While it has no bearing on his NBA career, I would like to note that Russell also won two NCAA championships. Honestly, all this man did was win. I know MJ is the GOAT, and he likely always will be, but nobody will leave the kind of mark Russell did. There’s a reason the NBA renamed the Finals MVP award the “Bill Russell Trophy” – he was the best!

1. Kareem Abdul-Jabbar

Other than Bill Russell, no player is more decorated than six-time champion, Kareem Abdul-Jabbar. During his 20 year career, Kareem suited up for only two teams, the Milwaukee Bucks from 1969-1975 and the Los Angeles Lakers from 1975-1989. He retired a two-time NBA Finals MVP, a six-time NBA MVP and a 19-time NBA All-Star — a record that even the great Michael Jordan or Kobe Bryant couldn’t surpass. Kareem was also selected to 15 All-NBA teams (tied for 1st) and 11 All-Defensive teams (4th all-time).

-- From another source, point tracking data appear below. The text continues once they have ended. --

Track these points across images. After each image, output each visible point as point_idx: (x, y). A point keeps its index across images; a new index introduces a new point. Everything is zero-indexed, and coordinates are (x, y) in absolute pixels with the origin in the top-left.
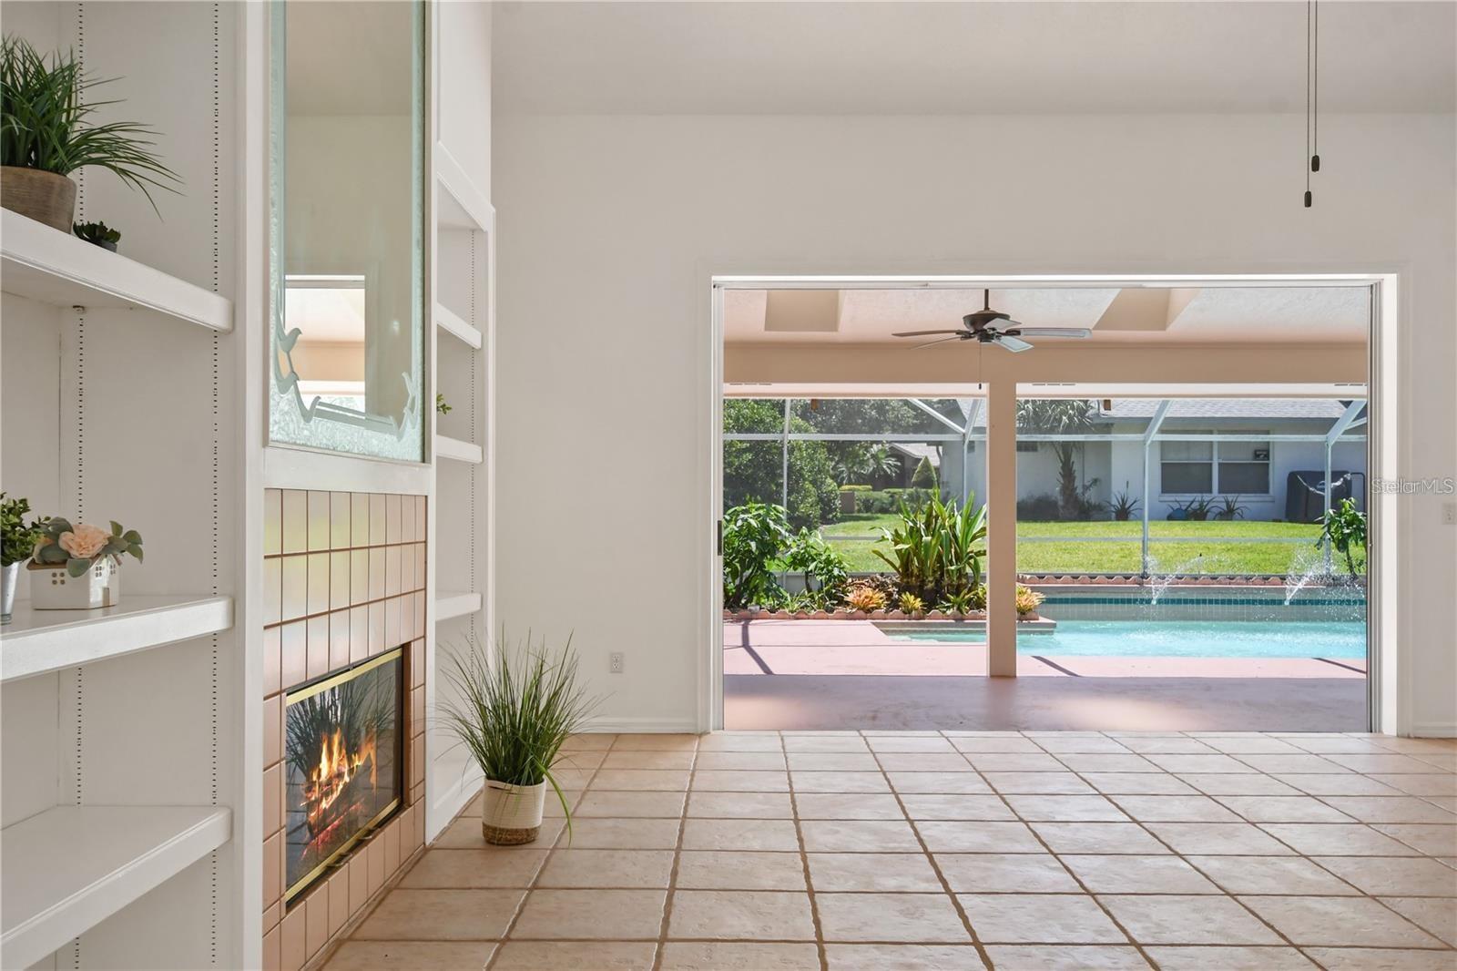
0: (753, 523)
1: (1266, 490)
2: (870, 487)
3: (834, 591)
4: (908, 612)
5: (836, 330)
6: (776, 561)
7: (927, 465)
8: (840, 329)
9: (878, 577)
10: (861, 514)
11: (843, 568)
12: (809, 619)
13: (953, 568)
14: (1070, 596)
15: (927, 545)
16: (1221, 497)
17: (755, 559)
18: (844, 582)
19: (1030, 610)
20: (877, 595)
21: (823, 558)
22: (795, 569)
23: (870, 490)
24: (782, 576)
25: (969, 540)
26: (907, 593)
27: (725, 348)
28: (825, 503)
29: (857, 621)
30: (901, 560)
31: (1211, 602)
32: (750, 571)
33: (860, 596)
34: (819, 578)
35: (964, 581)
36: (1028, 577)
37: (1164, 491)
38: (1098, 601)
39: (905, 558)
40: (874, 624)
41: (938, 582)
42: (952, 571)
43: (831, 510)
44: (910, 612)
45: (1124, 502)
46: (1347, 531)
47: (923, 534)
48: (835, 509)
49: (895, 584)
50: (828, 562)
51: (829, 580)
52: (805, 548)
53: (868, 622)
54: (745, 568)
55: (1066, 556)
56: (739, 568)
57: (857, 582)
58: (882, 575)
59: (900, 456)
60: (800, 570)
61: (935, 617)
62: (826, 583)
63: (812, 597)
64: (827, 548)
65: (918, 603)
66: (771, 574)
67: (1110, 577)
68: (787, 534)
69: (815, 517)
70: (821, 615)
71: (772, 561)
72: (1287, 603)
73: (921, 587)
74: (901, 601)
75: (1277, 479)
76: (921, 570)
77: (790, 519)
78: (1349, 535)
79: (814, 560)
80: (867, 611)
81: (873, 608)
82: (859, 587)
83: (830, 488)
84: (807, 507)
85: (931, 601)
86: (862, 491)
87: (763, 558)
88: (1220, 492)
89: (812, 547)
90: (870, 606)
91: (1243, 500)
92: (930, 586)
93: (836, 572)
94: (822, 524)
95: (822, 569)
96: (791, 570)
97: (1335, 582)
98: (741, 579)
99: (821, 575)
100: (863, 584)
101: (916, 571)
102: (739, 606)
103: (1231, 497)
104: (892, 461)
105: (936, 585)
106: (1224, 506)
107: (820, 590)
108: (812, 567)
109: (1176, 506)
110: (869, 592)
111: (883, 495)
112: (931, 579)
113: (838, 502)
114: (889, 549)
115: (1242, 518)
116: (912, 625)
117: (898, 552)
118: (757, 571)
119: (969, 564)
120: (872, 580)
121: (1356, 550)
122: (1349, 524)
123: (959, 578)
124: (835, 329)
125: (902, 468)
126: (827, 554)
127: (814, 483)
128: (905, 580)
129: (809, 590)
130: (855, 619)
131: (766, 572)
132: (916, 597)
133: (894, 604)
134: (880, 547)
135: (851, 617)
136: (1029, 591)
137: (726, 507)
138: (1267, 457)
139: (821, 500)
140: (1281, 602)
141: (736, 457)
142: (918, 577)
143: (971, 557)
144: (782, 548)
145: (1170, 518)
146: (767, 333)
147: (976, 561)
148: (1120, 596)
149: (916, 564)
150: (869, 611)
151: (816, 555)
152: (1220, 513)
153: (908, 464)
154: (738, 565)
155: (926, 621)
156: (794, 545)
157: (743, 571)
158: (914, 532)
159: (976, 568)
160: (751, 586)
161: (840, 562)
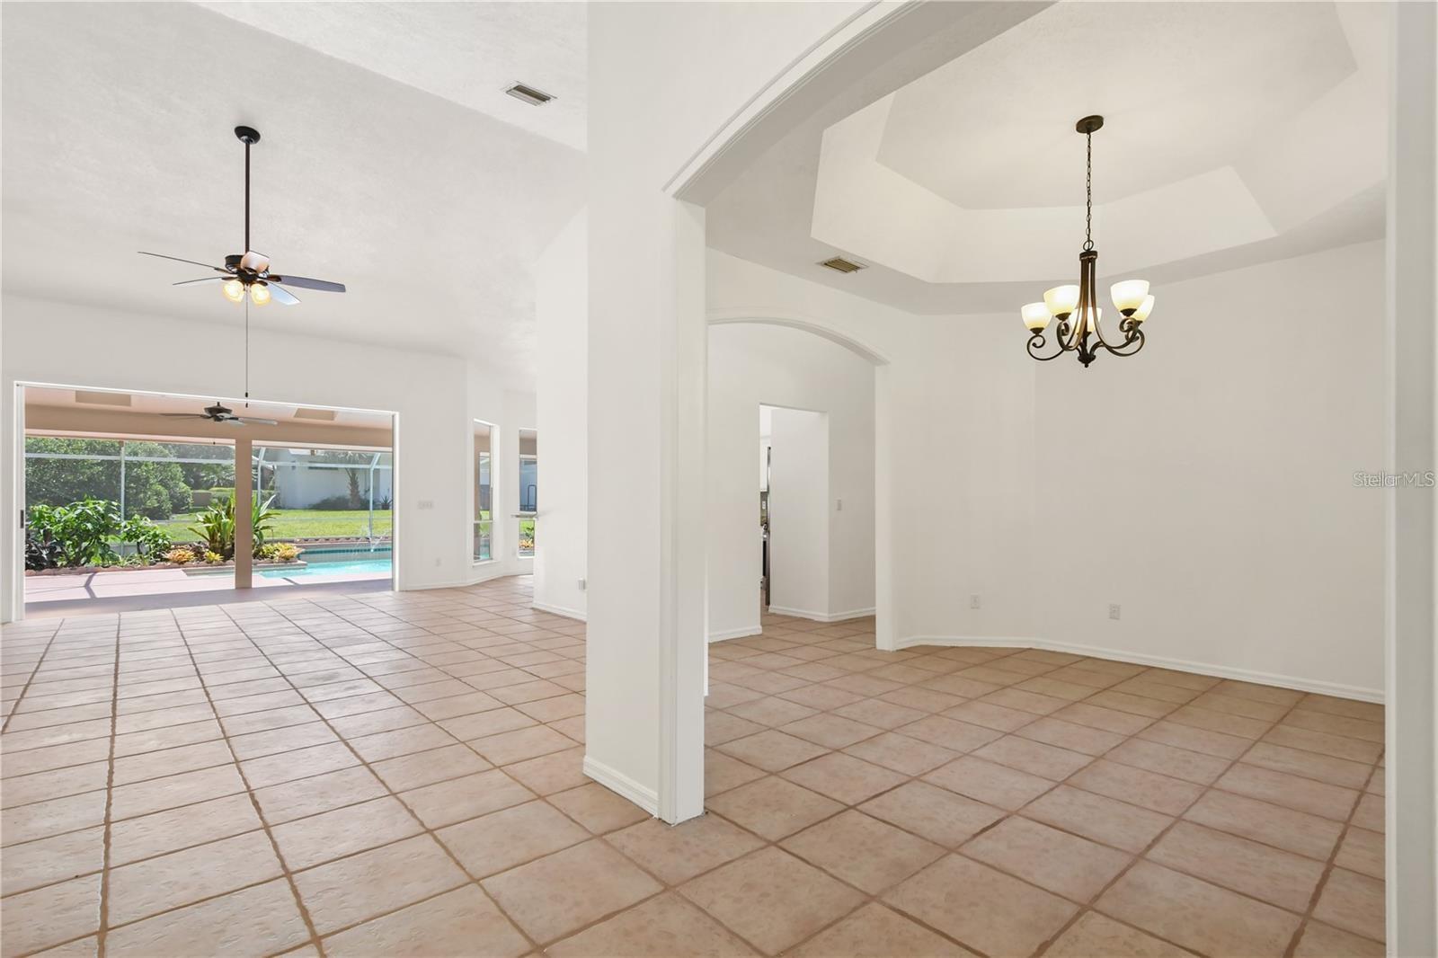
0: (90, 512)
3: (158, 553)
5: (130, 405)
6: (112, 536)
8: (133, 405)
9: (192, 543)
11: (166, 539)
12: (136, 570)
14: (323, 549)
15: (225, 524)
17: (92, 536)
18: (166, 547)
19: (292, 557)
20: (190, 554)
21: (152, 533)
22: (129, 541)
24: (116, 546)
25: (258, 519)
26: (211, 551)
28: (179, 500)
29: (171, 570)
30: (210, 533)
32: (88, 543)
33: (176, 555)
34: (147, 546)
38: (340, 551)
39: (212, 532)
40: (184, 570)
44: (211, 562)
45: (386, 501)
48: (185, 505)
49: (206, 547)
50: (155, 536)
51: (156, 547)
52: (136, 528)
53: (180, 569)
55: (338, 529)
60: (134, 542)
61: (227, 564)
62: (153, 548)
63: (141, 557)
64: (155, 527)
65: (218, 557)
66: (107, 544)
67: (348, 539)
70: (147, 567)
71: (108, 536)
73: (222, 548)
74: (206, 556)
76: (221, 538)
79: (143, 535)
80: (180, 563)
81: (184, 562)
82: (176, 549)
83: (183, 490)
84: (156, 502)
87: (99, 534)
90: (183, 560)
92: (228, 547)
93: (161, 542)
94: (174, 513)
95: (150, 540)
96: (126, 542)
99: (149, 543)
100: (180, 548)
101: (219, 539)
107: (147, 553)
108: (142, 538)
110: (184, 552)
114: (202, 527)
116: (212, 569)
117: (208, 528)
118: (94, 543)
119: (257, 534)
120: (187, 545)
126: (154, 531)
128: (210, 544)
129: (139, 553)
130: (170, 568)
131: (102, 544)
132: (216, 553)
133: (201, 558)
134: (197, 527)
135: (167, 567)
136: (295, 547)
139: (173, 498)
142: (220, 542)
143: (258, 531)
144: (116, 528)
147: (261, 533)
148: (354, 548)
149: (218, 535)
150: (182, 563)
151: (145, 532)
155: (221, 567)
156: (127, 526)
158: (217, 516)
159: (261, 536)
160: (88, 552)
161: (164, 536)
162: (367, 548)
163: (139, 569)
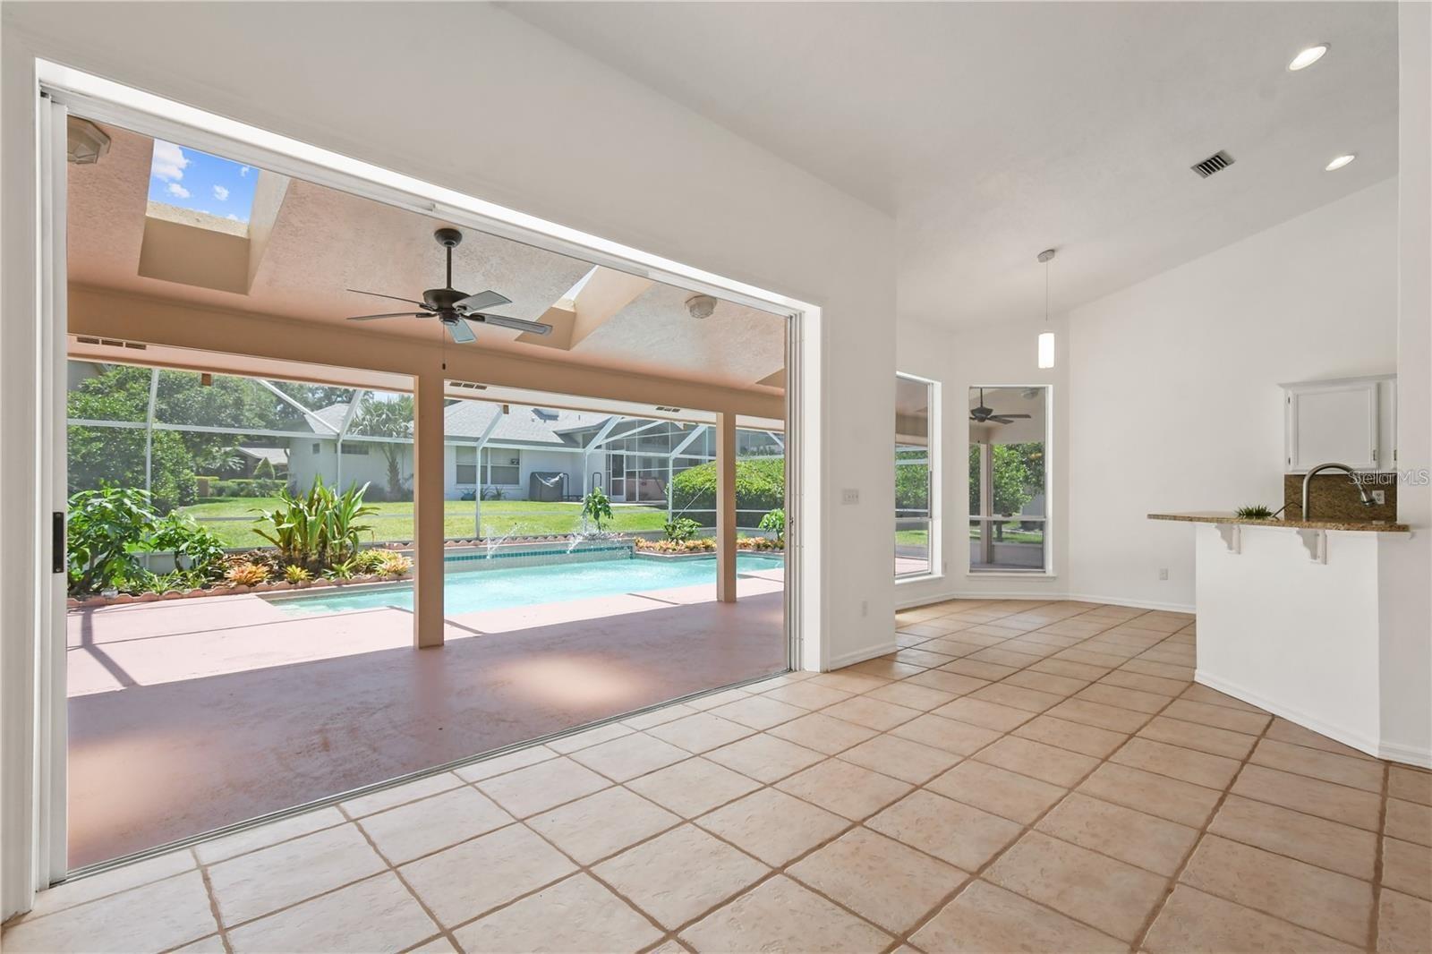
0: (110, 506)
1: (517, 483)
2: (217, 478)
3: (210, 568)
4: (294, 582)
5: (245, 293)
6: (140, 544)
7: (266, 463)
8: (251, 292)
9: (256, 551)
10: (214, 498)
11: (219, 546)
12: (182, 598)
13: (336, 542)
15: (311, 524)
16: (493, 486)
17: (111, 543)
18: (221, 559)
20: (260, 570)
21: (197, 537)
22: (162, 550)
23: (216, 480)
24: (145, 557)
25: (349, 517)
26: (293, 566)
27: (69, 289)
28: (184, 489)
29: (240, 595)
30: (283, 537)
31: (524, 554)
32: (106, 554)
33: (243, 572)
34: (192, 557)
35: (345, 551)
36: (395, 544)
37: (458, 482)
39: (287, 535)
40: (259, 596)
41: (322, 554)
42: (335, 544)
43: (189, 495)
44: (296, 582)
46: (599, 507)
47: (306, 514)
48: (193, 494)
49: (274, 558)
50: (202, 541)
51: (204, 558)
52: (175, 530)
53: (252, 595)
54: (95, 553)
56: (89, 554)
57: (234, 557)
58: (259, 549)
59: (243, 456)
60: (168, 550)
61: (320, 584)
62: (200, 561)
63: (185, 575)
64: (202, 529)
65: (303, 574)
66: (132, 557)
67: (457, 541)
68: (154, 518)
69: (173, 500)
70: (196, 593)
71: (134, 544)
72: (568, 552)
73: (305, 559)
74: (287, 573)
75: (524, 476)
76: (304, 544)
77: (154, 502)
78: (600, 509)
79: (185, 540)
80: (249, 585)
81: (256, 582)
82: (239, 563)
83: (187, 477)
84: (169, 492)
85: (316, 569)
86: (212, 480)
87: (123, 542)
88: (492, 483)
89: (183, 528)
90: (253, 580)
91: (505, 489)
92: (313, 557)
93: (212, 550)
94: (181, 505)
95: (195, 548)
96: (158, 550)
97: (593, 537)
98: (92, 563)
99: (194, 554)
100: (241, 559)
101: (299, 546)
102: (88, 593)
103: (499, 486)
104: (236, 460)
105: (320, 556)
106: (495, 492)
107: (192, 569)
108: (183, 546)
109: (466, 492)
110: (249, 567)
111: (231, 484)
112: (315, 552)
113: (195, 489)
114: (270, 528)
115: (505, 499)
116: (299, 593)
117: (279, 530)
118: (113, 556)
119: (350, 538)
120: (250, 555)
121: (603, 518)
122: (600, 503)
123: (341, 550)
124: (244, 290)
125: (245, 465)
126: (201, 534)
127: (172, 472)
128: (287, 554)
129: (180, 569)
130: (237, 594)
131: (125, 556)
132: (301, 569)
133: (279, 576)
134: (259, 526)
135: (233, 592)
136: (400, 555)
137: (71, 493)
138: (518, 463)
139: (179, 487)
140: (565, 552)
141: (83, 445)
142: (301, 551)
143: (351, 532)
144: (146, 530)
145: (463, 499)
146: (140, 277)
147: (355, 535)
148: (465, 555)
149: (300, 541)
150: (253, 585)
151: (188, 536)
152: (492, 496)
153: (250, 462)
154: (88, 550)
155: (313, 589)
156: (161, 526)
157: (93, 558)
158: (296, 513)
159: (355, 540)
160: (106, 570)
161: (216, 541)
162: (483, 554)
163: (189, 597)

Kareem played a total of 1,560 games during his HOF career, averaging a outstanding 24.6 points, 11.2 rebounds, 3.6 assists and 2.6 blocks per game, while connecting on a remarkable 55.9% from the field. As as result of that greatness, Kareem retired the NBA’s all-time leading scorer, recording 38,387 points – 1,449 more than second place Karl Malone. He had a ton of post-moves, most notably, the unstoppable Sky Hook 0 — a move so dominant, it rendered his shot practically unblockable. Kareem is not only the greatest center of all-time, he’s arguably the greatest player ever – Jordan included.